Because Plaintiffs have failed to adequately allege that Defendants knowingly or intentionally engaged in deceptive acts, or engaged in unconscionable conduct, the court DISMISSES Plaintiffs' cause of action under the UCSPA.
III. DECLARATORY AND INJUNCTIVE RELIEF
Plaintiffs' amended complaint requests wide-ranging declaratory and injunctive relief predicated on their substantive claims under the FDCPA and UCSPA. Per the court's analysis above, Plaintiffs' only remaining statutory claim falls under the FDCPA. But the FDCPA does not provide for equitable relief. Because the court dismisses the UCSPA claims, Plaintiffs can no longer predicate their injunctive and declaratory relief claims on their UCSPA substantive claim-which would provide for injunctive relief. Long v. Wells Fargo Bank, N.A., 670 Fed.Appx. 670, 671 (10th Cir. 2016) (unpublished) (“Because [the plaintiff's] substantive claims have failed, his request for declaratory relief in relation to those claims is not viable.”); Lund v. CitiMortgage, Inc., No. 2:10-cv-1167, 2011 WL 1873690, at *3 (D. Utah. May 17, 2011) (dismissing Plaintiffs' requests for declaratory and injunctive relief where “these claims are dependent on Plaintiffs' substantive claims” that the court dismissed for failing to state a claim). Accordingly, the court DISMISSES Plaintiff's third claim for declaratory judgment and injunctive relief.
IV. LEAVE TO AMEND
During oral argument, counsel for Plaintiffs orally moved for leave to amend in the event that the court granted the motion to dismiss. Amendments that are not permitted as a matter of course under Rule 15(a)(1) of the Federal Rules of Civil Procedure require written consent from the opposing party or leave of the court. Fed.R.Civ.P. 15(a)(2). “The court should freely give leave when justice so requires.” Id. “Refusing leave to amend is generally only justified upon a showing of undue delay, undue prejudice to the opposing party, bad faith or dilatory motive, failure to cure deficiencies by amendments previously allowed, or futility of amendment.” Bylin v. Billings, 568 F.3d 1224, 1229 (10th Cir. 2009) (citation omitted).
Here, Plaintiffs suggest that they can assert new allegations that would demonstrate that Defendants acted knowingly or intentionally in misrepresenting their licensing status to Plaintiffs.

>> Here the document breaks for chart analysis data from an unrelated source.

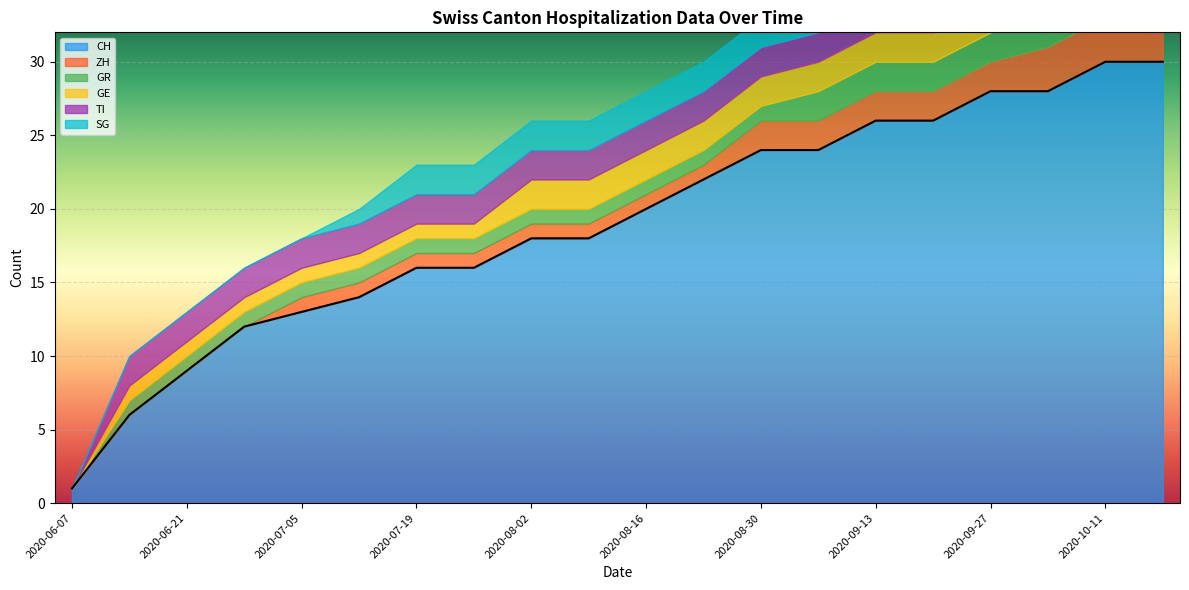

Is it true that SG equals 0 at 2020-07-12?

False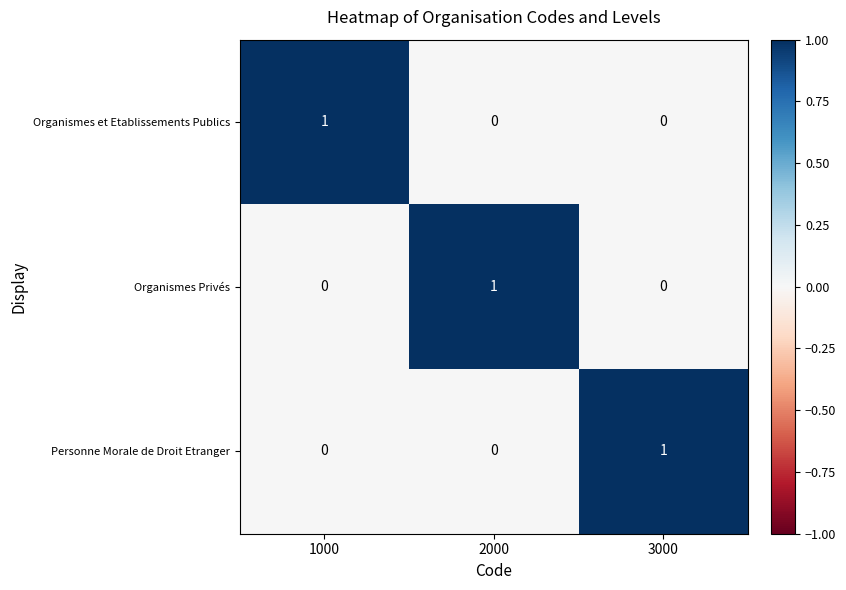

The value of Organismes Privés at 1000 is -1. True or false?

False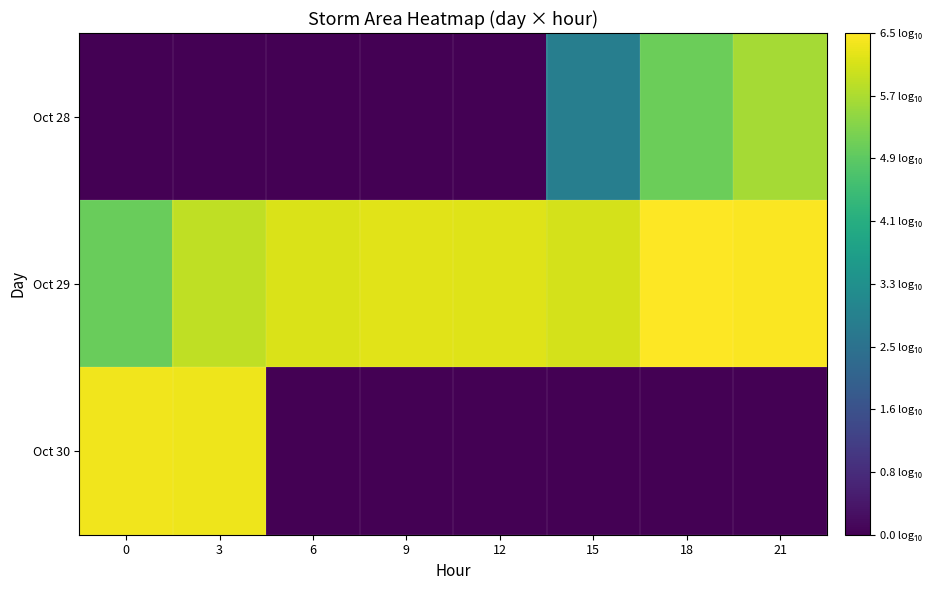

Which category has the highest value across all series?

18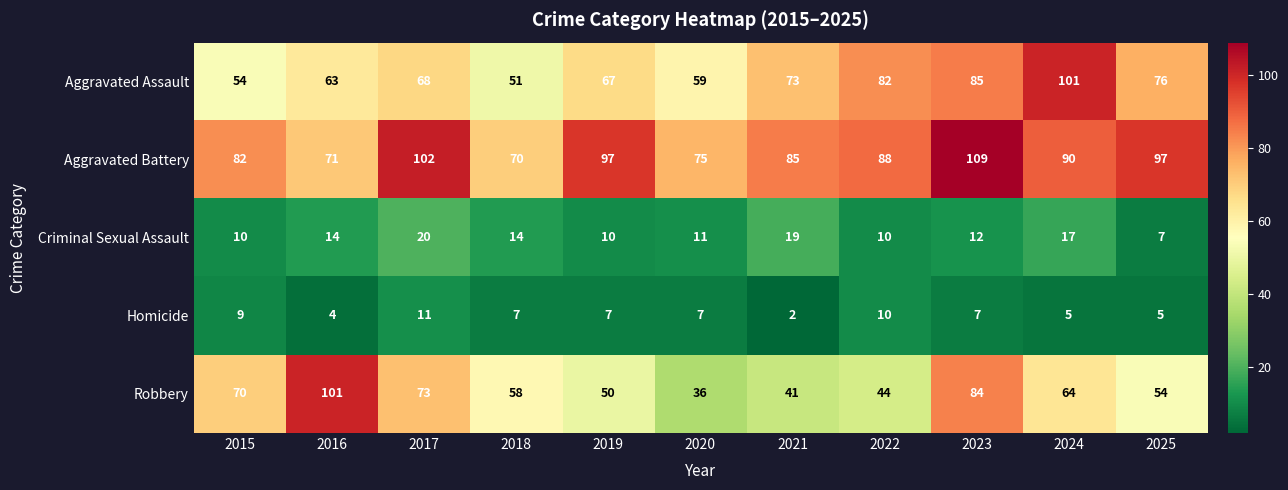

True or false: Aggravated Battery has a value of 131 at 2024.

False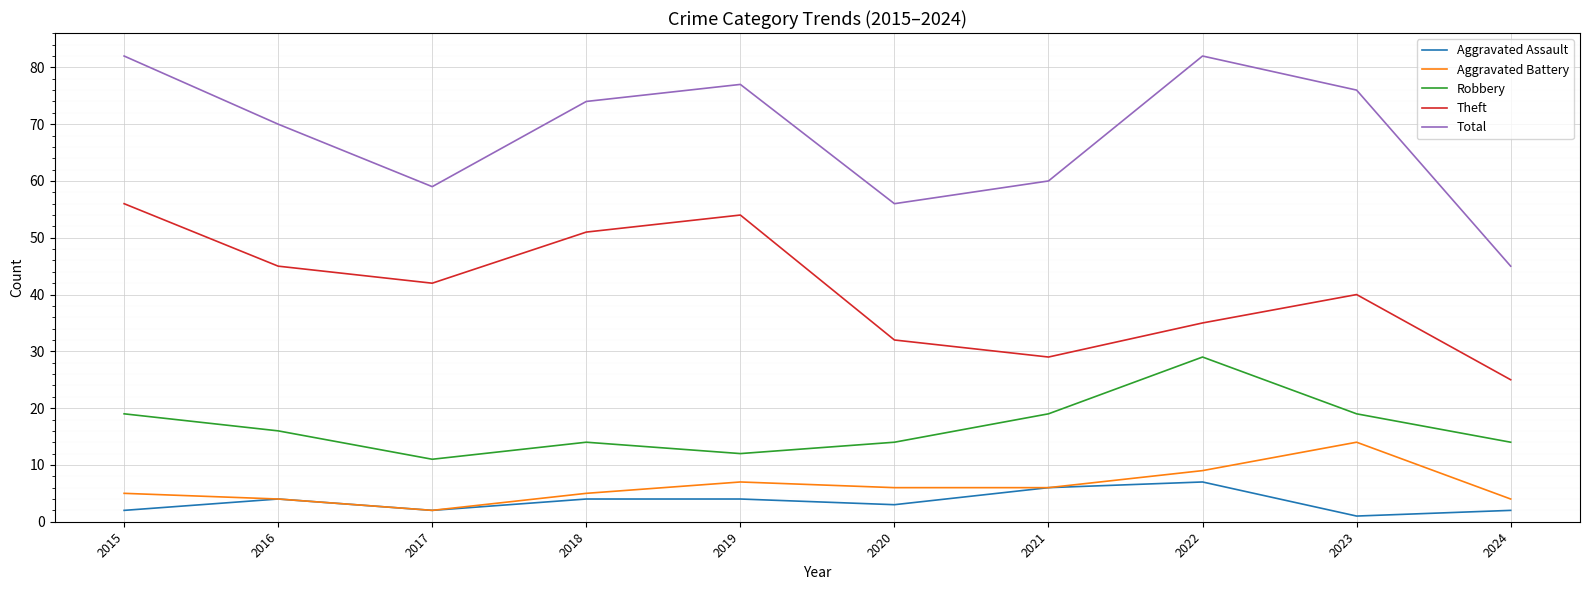

What is the average value of the Theft series?

41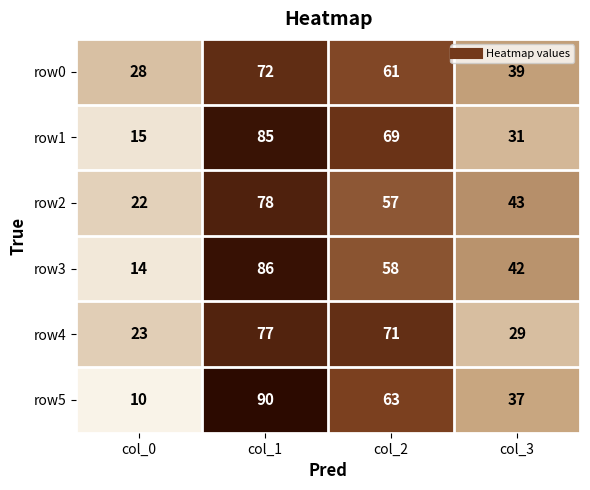

Reading right to left, extract all data points from this chart.

row0: 39	61	72	28
row1: 31	69	85	15
row2: 43	57	78	22
row3: 42	58	86	14
row4: 29	71	77	23
row5: 37	63	90	10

Therefore, the court GRANTS Plaintiffs twenty-one days from the date of this order to amend their complaint, if they can, to allege facts showing why Defendants' actions constitute deceptive or unconscionable acts under the UCSPA.
CONCLUSION
The court GRANTS IN PART and DENIES IN PART Defendants' motion to dismiss. The court DISMISSES Plaintiffs' second cause of action under the UCSPA and Plaintiff's third cause of action for declaratory and injunctive relief. The court DENIES Defendants' motion to dismiss as to Plaintiffs' first cause of action under the FDCPA. The court grants Plaintiffs twenty-one days from the date of this order to amend their complaint to state a claim for relief under the UCSPA.